21 U.S.C. § 360ccc-2 Designated New Animal Drugs For Minor Use Or Minor Species

(a) Designation

(1) The manufacturer or the sponsor of a new animal drug for a minor use or use in a minor species may request that the Secretary declare that drug a "designated new animal drug". A request for designation of a new animal drug shall be made before the submission of an application under section 360b(b) of this title or section 360ccc of this title for the new animal drug.

(2) The Secretary may declare a new animal drug a "designated new animal drug" if-

(A) it is intended for a minor use or use in a minor species; and

(B) the same drug in the same dosage form for the same intended use is not approved under section 360b or 360ccc of this title or designated under this section at the time the request is made.
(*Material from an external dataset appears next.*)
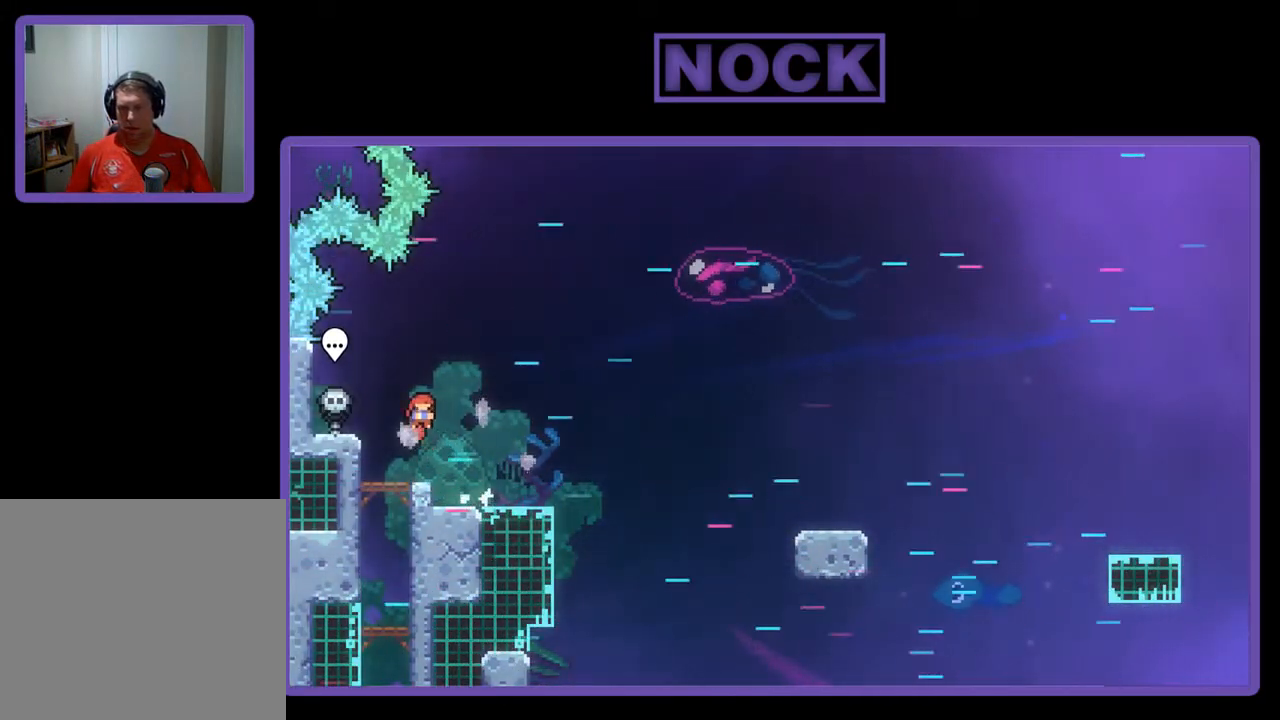
{"buttons": ["R2", "DPAD_RIGHT"], "left_stick": "center", "events": [[67, "DPAD_RIGHT", "down"], [200, "CIRCLE", "down"], [367, "CIRCLE", "up"], [467, "DPAD_DOWN", "up"]]}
(3) Regarding the termination of a designation-

(A) the sponsor of a new animal drug shall notify the Secretary of any decision to discontinue active pursuit of approval under section 360b or 360ccc of this title of an application for a designated new animal drug. The Secretary shall terminate the designation upon such notification;

(B) the Secretary may also terminate designation if the Secretary independently determines that the sponsor is not actively pursuing approval under section 360b or 360ccc of this title with due diligence;

(C) the sponsor of an approved designated new animal drug shall notify the Secretary of any discontinuance of the manufacture of such new animal drug at least one year before discontinuance. The Secretary shall terminate the designation upon such notification; and

(D) the designation shall terminate upon the expiration of any applicable exclusivity period under subsection (c).

(4) Notice respecting the designation or termination of designation of a new animal drug shall be made available to the public.

(b) Grants and contracts for development of designated new animal drugs

(1) The Secretary may make grants to and enter into contracts with public and private entities and individuals to assist in defraying the costs of qualified safety and effectiveness testing expenses and manufacturing expenses incurred in connection with the development of designated new animal drugs.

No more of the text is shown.